I just read a mail list posting in which a friend explained how he had to shut down and number of servers in a data center for facilities maintenance for the first time in six years -- the machines had all been running non-stop for the whole time. On restart a significant number failed because -- it is suspected -- the power supplies which could supply power for normal operation could no longer handle startup conditions! The suspicion is that electrolyte evaporation in the PSU capacitors is the most likely cause!
Wow. Is there a disaster waiting to happen in your data center? I did a quick search on this topic but not being an electrical engineer I may not have been using the right search terms. Anyone know anything about this problem?
Emergency powerdown
Having been involved in an emergency shutdown the other day, I saw not only power supplies fail but hard disks as well. Would the underlying cause be similar?
electronics degredation
More commonly we have had hard drives fail following a restart after many months of uninterrupted service. We have seen power supplies go as well. Not necessarily following prolonged uptime, but from power on surges. Electrical components degraded over time and it is certainly reasonable that they may become more sensitive to power surges/spikes as they age.
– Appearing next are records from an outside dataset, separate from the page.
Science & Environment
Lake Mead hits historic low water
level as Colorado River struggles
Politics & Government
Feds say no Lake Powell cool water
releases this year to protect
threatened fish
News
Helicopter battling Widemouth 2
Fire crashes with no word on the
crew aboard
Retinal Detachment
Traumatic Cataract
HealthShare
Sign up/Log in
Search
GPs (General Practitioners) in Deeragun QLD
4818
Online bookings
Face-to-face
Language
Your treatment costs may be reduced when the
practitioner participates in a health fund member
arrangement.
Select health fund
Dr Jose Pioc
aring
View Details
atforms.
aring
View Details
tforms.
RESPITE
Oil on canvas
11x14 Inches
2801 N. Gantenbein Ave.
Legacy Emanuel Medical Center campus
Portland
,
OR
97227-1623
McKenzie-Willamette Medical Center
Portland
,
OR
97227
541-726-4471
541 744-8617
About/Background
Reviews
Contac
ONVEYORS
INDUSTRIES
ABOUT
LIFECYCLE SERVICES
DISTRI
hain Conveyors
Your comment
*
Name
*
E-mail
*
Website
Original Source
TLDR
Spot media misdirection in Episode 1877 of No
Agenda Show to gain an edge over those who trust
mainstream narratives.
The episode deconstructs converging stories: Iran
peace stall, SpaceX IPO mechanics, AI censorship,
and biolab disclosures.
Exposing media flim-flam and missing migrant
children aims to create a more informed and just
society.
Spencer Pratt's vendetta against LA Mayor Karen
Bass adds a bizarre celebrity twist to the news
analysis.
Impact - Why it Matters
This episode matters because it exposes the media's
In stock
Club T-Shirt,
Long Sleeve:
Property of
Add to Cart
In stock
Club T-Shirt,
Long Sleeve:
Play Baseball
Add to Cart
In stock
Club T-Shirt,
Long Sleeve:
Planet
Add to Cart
This degradation affects all components however not just power supplies. When we have to power down a large number of servers at the same time, we make sure we have some replacement drives, memory, CPU's, and power supplies, (and a valid set of recent backups) immediately available should we need them on restart.
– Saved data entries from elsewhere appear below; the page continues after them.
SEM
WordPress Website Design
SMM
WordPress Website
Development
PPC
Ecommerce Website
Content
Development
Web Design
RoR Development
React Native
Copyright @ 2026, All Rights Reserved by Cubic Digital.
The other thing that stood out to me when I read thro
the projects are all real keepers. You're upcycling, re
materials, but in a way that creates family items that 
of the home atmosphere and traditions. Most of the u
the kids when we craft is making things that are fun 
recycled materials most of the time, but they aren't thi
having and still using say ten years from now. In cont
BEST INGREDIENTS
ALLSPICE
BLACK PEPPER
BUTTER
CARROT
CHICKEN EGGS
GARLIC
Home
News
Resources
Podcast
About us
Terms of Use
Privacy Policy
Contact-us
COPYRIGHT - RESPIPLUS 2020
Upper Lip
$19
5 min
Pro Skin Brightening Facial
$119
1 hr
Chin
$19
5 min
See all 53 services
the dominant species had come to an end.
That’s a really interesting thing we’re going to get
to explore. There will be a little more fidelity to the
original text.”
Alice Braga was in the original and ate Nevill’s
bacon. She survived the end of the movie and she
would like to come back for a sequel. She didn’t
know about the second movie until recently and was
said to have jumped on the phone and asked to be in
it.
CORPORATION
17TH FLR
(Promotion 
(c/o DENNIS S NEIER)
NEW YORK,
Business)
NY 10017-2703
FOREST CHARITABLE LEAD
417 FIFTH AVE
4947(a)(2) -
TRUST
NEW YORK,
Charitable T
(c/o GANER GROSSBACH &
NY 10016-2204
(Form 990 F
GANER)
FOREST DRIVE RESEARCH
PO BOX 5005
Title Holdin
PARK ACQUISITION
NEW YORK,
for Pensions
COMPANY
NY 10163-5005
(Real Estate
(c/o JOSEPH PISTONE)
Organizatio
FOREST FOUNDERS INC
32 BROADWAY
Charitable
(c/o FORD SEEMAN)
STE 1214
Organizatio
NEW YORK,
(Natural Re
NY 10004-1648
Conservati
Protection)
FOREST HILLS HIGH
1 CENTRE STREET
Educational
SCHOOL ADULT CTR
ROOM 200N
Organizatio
Obviously, environmental factors play a large part in component longevity. The less benign the environment the lower the longevity of the components. Stressed components fail quicker than non-stressed components, and since stress in cumulative, then the longer a component runs the greater the cumulative stress. And no matter what you do, the power on sequence is stressful, if for no other reason than the reheating of previously un-stressed circuitry that has cooled considerably during during the off time.
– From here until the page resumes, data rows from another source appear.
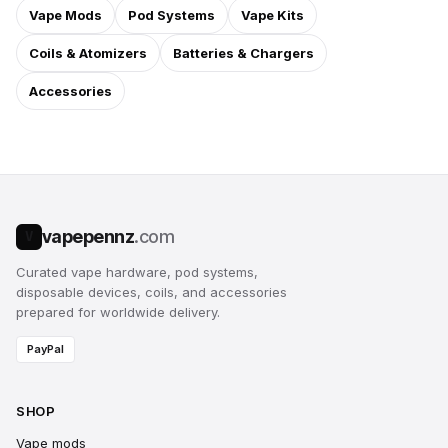
Vape Mods
Pod Systems
Vape Kits
Coils & Atomizers
Batteries & Chargers
Accessories
vapepennz
.com
V
Curated vape hardware, pod systems,
disposable devices, coils, and accessories
prepared for worldwide delivery.
PayPal
SHOP
Vape mods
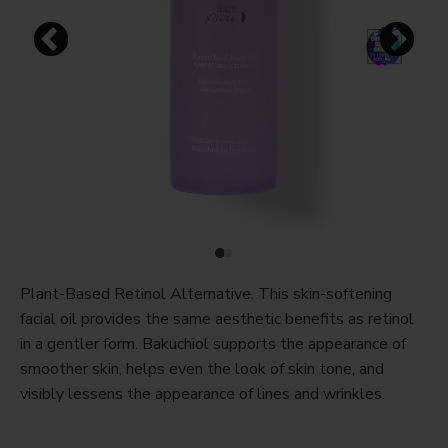
Plant-Based Retinol Alternative. This skin-softening
facial oil provides the same aesthetic benefits as retinol
in a gentler form. Bakuchiol supports the appearance of
smoother skin, helps even the look of skin tone, and
visibly lessens the appearance of lines and wrinkles.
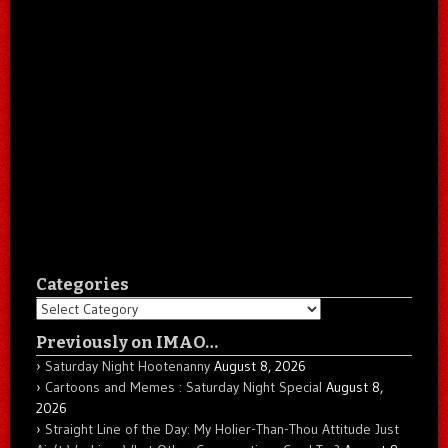
Categories
Categories
Previously on IMAO…
Saturday Night Hootenanny
August 8, 2026
Cartoons and Memes : Saturday Night Special
August 8,
2026
Straight Line of the Day: My Holier-Than-Thou Attitude Just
The military has done some in depth research (no pun intended) with regards to electronic component degradation.
A couple of web sites that might provide some explaination, (way over my head, but I'm sure valuable to engineers) are: (some may requre purchase.)
http://www.bmpcoe.org/bestpractices/internal/calce/calce_11.html
http://stinet.dtic.mil/oai/oai?&verb=getRecord&metadataPrefix=html&identifier=AD0726923
Degradation Based Long-Term Reliability Assessment for Electronic Components in Submarine Applications
Stagger those platter spinups
The effects of rotational inertia plus back EMF presented by a motor on startup from zero RPM is often overlooked. Spinning up a whole bunch of disks simultaneously puts a massive short-term load on the power supply rails and can overwhelm even a moderately healthy PSU.
Most decent RAID controllers allow variable delay timings for disk spinup. It's a good feature -- use it.
component failure
My father did some research at his university for a company a while ago. Leaving power on to a component caused it to fail sooner than cycling DC power on and off to the same component.
HOWEVER - another professor in the same department found that pico-second spikes of 15 volts or more were enough to fry silicon transistors. I found such spikes using a very fast reacting o-scope when I turned on an electronic device at the AC mains.
Conclusion: If the powersupply is sufficiently filtered, turning equipment on and off will get you longer life for silicon devices.
Mechanical devices are a different story. The stresses on mechanical devices are greatest at turn-on because you are overcoming inertia and friction.
one more piece to ponder
My guess for the cause pico-second spikes is that the application of voltage to transformers is generating a back EMF to the circuit boards that regular filtering can't deal with - because it is a spike with all frequencies embedded in it.
Old Power Supplies
Hey,
They are commonly known as Switch Mode Power Supplies,
Funny thing is they can be faulty whist running "without you knowing" until you turn the system off.
There is no way to tell until you go for a cold start.